重现步骤
我试图在翻滚窗口中聚合一些数据,然后将处理函数应用于窗口中的数据。我正在使用expires 参数来处理迟到的事件 (假设我们可以在n+1分钟的前 10 秒内获得属于n分钟的事件)。
def parse_millis(ms):
return datetime.fromtimestamp(int(ms) / 1000)
def process_window_function(window_info, values: list):
logger.info(f"Processing window with "
f"start = {datetime.fromtimestamp(window_info[1][0])}, "
f"end = {datetime.fromtimestamp(window_info[1][1])}")
logger.info(values)
class InputClass(faust.Record, coerce=True):
id: str
timestamp: datetime = DatetimeField(date_parser=parse_millis)
value: int
tumbling_window_table = (
app.Table(
'tumbling_window_table',
default=list,
on_window_close=process_window_function,
)
.tumbling(size=60, expires=timedelta(seconds=10))

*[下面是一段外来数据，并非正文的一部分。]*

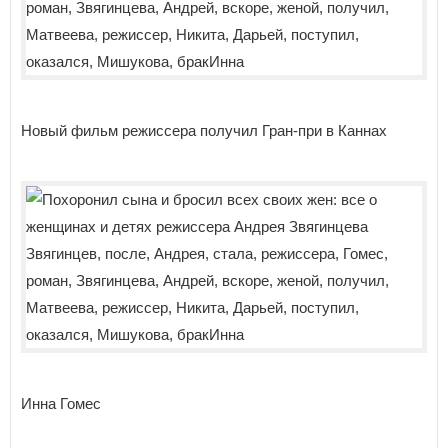
Новый фильм режиссера получил Гран-при в Каннах
Инна Гомес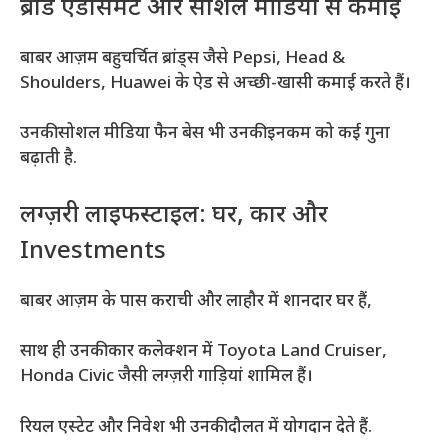
ब्रांड एंडोर्समेंट और सोशल मीडिया से कमाई
बाबर आज़म बहुचर्चित ब्रांड्स जैसे Pepsi, Head &
Shoulders, Huawei के ऐड से अच्छी-खासी कमाई करते हैं।
उनकी सोशल मीडिया फैन बेस भी उनकी इनकम को कई गुना
बढ़ाती है.
लग्ज़री लाइफस्टाइल: घर, कार और
Investments
बाबर आज़म के पास कराची और लाहौर में शानदार घर हैं,
साथ ही उनकी कार कलेक्शन में Toyota Land Cruiser,
Honda Civic जैसी लग्ज़री गाड़ियां शामिल हैं।
रियल एस्टेट और निवेश भी उनकी दौलत में योगदान देते हैं.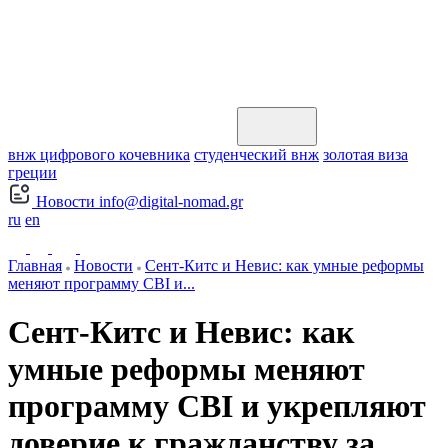
внж цифрового кочевника
студенческий внж
золотая виза
греции
Новости
info@digital-nomad.gr
ru
en
Главная
Новости
Сент-Китс и Невис: как умные реформы
меняют программу CBI и...
Сент-Китс и Невис: как
умные реформы меняют
программу CBI и укрепляют
доверие к гражданству за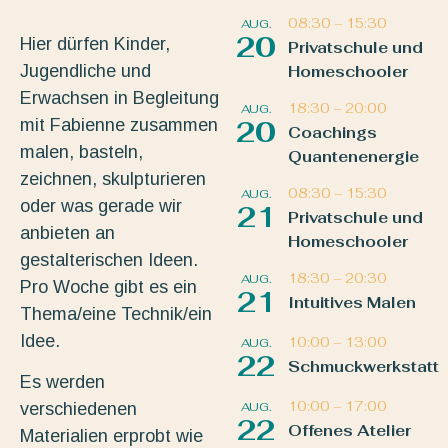
08:30
–
15:30
AUG.
20
Hier dürfen Kinder,
Privatschule und
Jugendliche und
Homeschooler
Erwachsen in Begleitung
18:30
–
20:00
AUG.
mit Fabienne zusammen
20
Coachings
malen, basteln,
Quantenenergie
zeichnen, skulpturieren
08:30
–
15:30
AUG.
oder was gerade wir
21
Privatschule und
anbieten an
Homeschooler
gestalterischen Ideen.
18:30
–
20:30
AUG.
Pro Woche gibt es ein
21
Intuitives Malen
Thema/eine Technik/ein
Idee.
10:00
–
13:00
AUG.
22
Schmuckwerkstatt
Es werden
10:00
–
17:00
AUG.
verschiedenen
22
Offenes Atelier
Materialien erprobt wie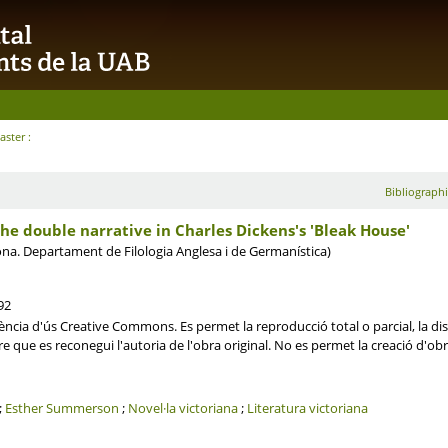
ster :
Bibliographi
the double narrative in Charles Dickens's 'Bleak House'
na. Departament de Filologia Anglesa i de Germanística)
92
ncia d'ús Creative Commons. Es permet la reproducció total o parcial, la dis
re que es reconegui l'autoria de l'obra original. No es permet la creació d'ob
;
Esther Summerson
;
Novel·la victoriana
;
Literatura victoriana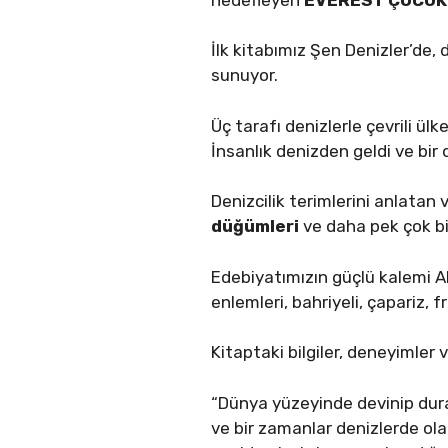
İlk kitabımız Şen Denizler’de,
sunuyor.
Üç tarafı denizlerle çevrili ül
İnsanlık denizden geldi ve bi
Denizcilik terimlerini anlata
düğümleri
ve daha pek çok bil
Edebiyatımızın güçlü kalemi Ah
enlemleri, bahriyeli, çapariz, 
Kitaptaki bilgiler, deneyimler v
“Dünya yüzeyinde devinip dura
ve bir zamanlar denizlerde ola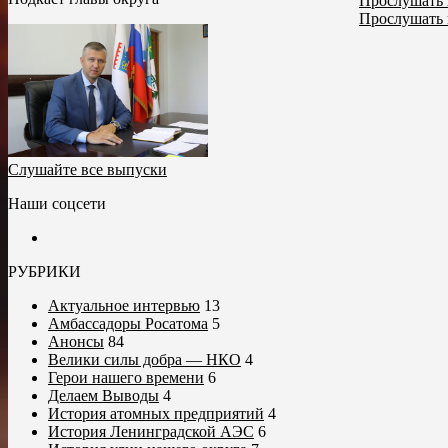
Прослушать 
Прослушать 
Слушайте все выпуски
Наши соцсети
РУБРИКИ
Актуальное интервью
13
Амбассадоры Росатома
5
Анонсы
84
Велики силы добра — НКО
4
Герои нашего времени
6
Делаем Выводы
4
История атомных предприятий
4
История Ленинградской АЭС
6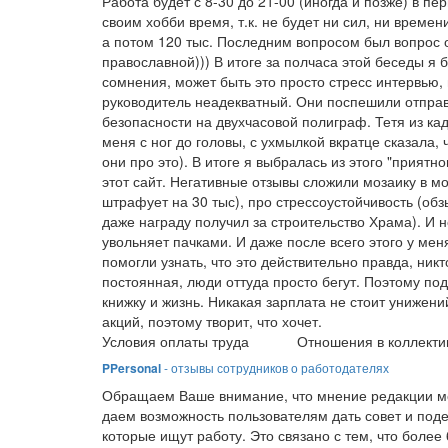
Работа будет с 8-30 до 21-00 (иногда и позже) в п
своим хобби время, т.к. не будет ни сил, ни времени
а потом 120 тыс. Последним вопросом был вопрос о
православной))) В итоге за полчаса этой беседы я 
сомнения, может быть это просто стресс интервью, 
руководитель неадекватный. Они поспешили отправ
безопасности на двухчасовой полиграф. Тетя из ка
меня с ног до головы, с ухмылкой вкратце сказала,
они про это). В итоге я выбралась из этого "приятн
этот сайт. Негативные отзывы сложили мозаику в м
штрафует на 30 тыс), про стрессоустойчивость (обз
даже награду получил за строительство Храма). И н
увольняет пачками. И даже после всего этого у мен
помогли узнать, что это действительно правда, ник
постоянная, люди оттуда просто бегут. Поэтому под
книжку и жизнь. Никакая зарплата не стоит унижени
акций, поэтому творит, что хочет.
Условия оплаты труда
Отношения в коллекти
PPersonal
- отзывы сотрудников о работодателях
Обращаем Ваше внимание, что мнение редакции мо
даем возможность пользователям дать совет и под
которые ищут работу. Это связано с тем, что боле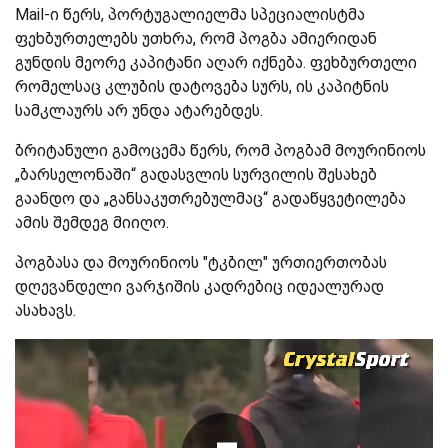
Mail-ი წერს, პორტუგალიელმა სპეციალისტმა
ფეხბურთელებს უთხრა, რომ პოგბა ამიერიდან
გუნდის მეორე კაპიტანი აღარ იქნება. ფეხბურთელი
რომელსაც კლუბის დატოვება სურს, ის კაპიტნის
სამკლაურს არ უნდა ატარებდეს.
ბრიტანული გამოცემა წერს, რომ პოგბამ მოურინიოს
„ბარსელონაში“ გადასვლის სურვილის შესახებ
გაანდო და „განსაკუთრებულმაც“ გადაწყვეტილება
ამის შემდეგ მიიღო.
პოგბასა და მოურინიოს "ტკბილ" ურთიერთობას
დღევანდელი ვარჯიშის კადრებიც იდეალურად
ასახავს.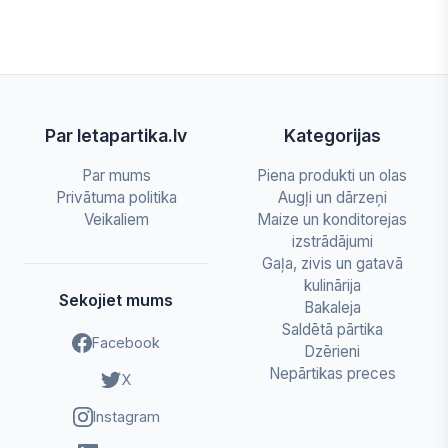
Par letapartika.lv
Kategorijas
Par mums
Piena produkti un olas
Privātuma politika
Augļi un dārzeņi
Veikaliem
Maize un konditorejas
izstrādājumi
Gaļa, zivis un gatavā
kulinārija
Sekojiet mums
Bakaleja
Saldētā pārtika
Facebook
Dzērieni
Nepārtikas preces
X
Instagram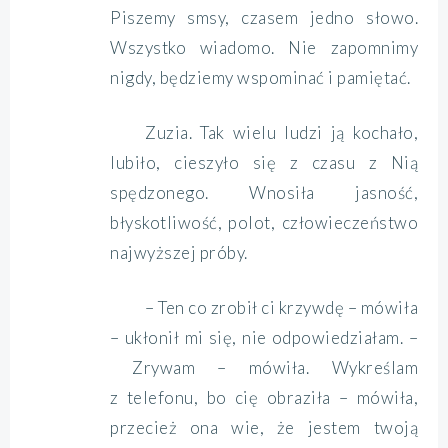
Piszemy smsy, czasem jedno słowo.
Wszystko wiadomo. Nie zapomnimy
nigdy, będziemy wspominać i pamiętać.
Zuzia. Tak wielu ludzi ją kochało,
lubiło, cieszyło się z czasu z Nią
spędzonego. Wnosiła jasność,
błyskotliwość, polot, człowieczeństwo
najwyższej próby.
– Ten co zrobił ci krzywdę – mówiła
– ukłonił mi się, nie odpowiedziałam. –
Zrywam – mówiła. Wykreślam
z telefonu, bo cię obraziła – mówiła,
przecież ona wie, że jestem twoją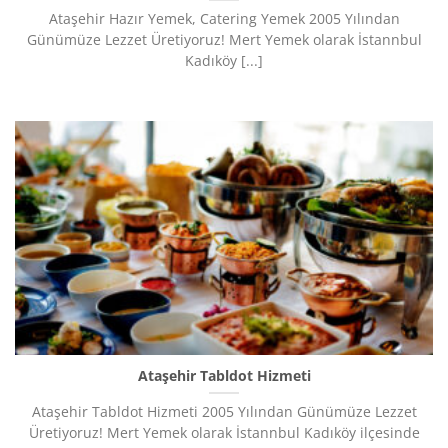
Ataşehir Hazır Yemek, Catering Yemek 2005 Yılından
Günümüze Lezzet Üretiyoruz!​ Mert Yemek olarak İstannbul
Kadıköy [...]
Ataşehir Tabldot Hizmeti
Ataşehir Tabldot Hizmeti 2005 Yılından Günümüze Lezzet
Üretiyoruz!​ Mert Yemek olarak İstannbul Kadıköy ilçesinde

.relative_to_field(InputClass.timestamp)
)
input_topic = app.topic("input.topic", value_type=InputClass)
@app.agent(input_topic)
async def process_input(stream):
event: InputClass
async for event in stream:
logger.info(f"Event with timestamp {event.timestamp} is stored in window state")
list_of_values = tumbling_window_table[event.id].value()
list_of_values.append(event.value)
tumbling_window_table[event.id] = list_of_values
预期行为
我希望仅当传递n+1窗口的 10 秒以处理延迟事件时才调用n窗口的 process_window_function
实际行为
如果 Table 的expires参数小于size参数,则窗口n的 process_window_function将在窗口n+1的第一个事件之后立即调用。看起来浮士德只是忽略了expires。对于这种行为 ,可能会稍晚到达的迟到的事件将被跳过。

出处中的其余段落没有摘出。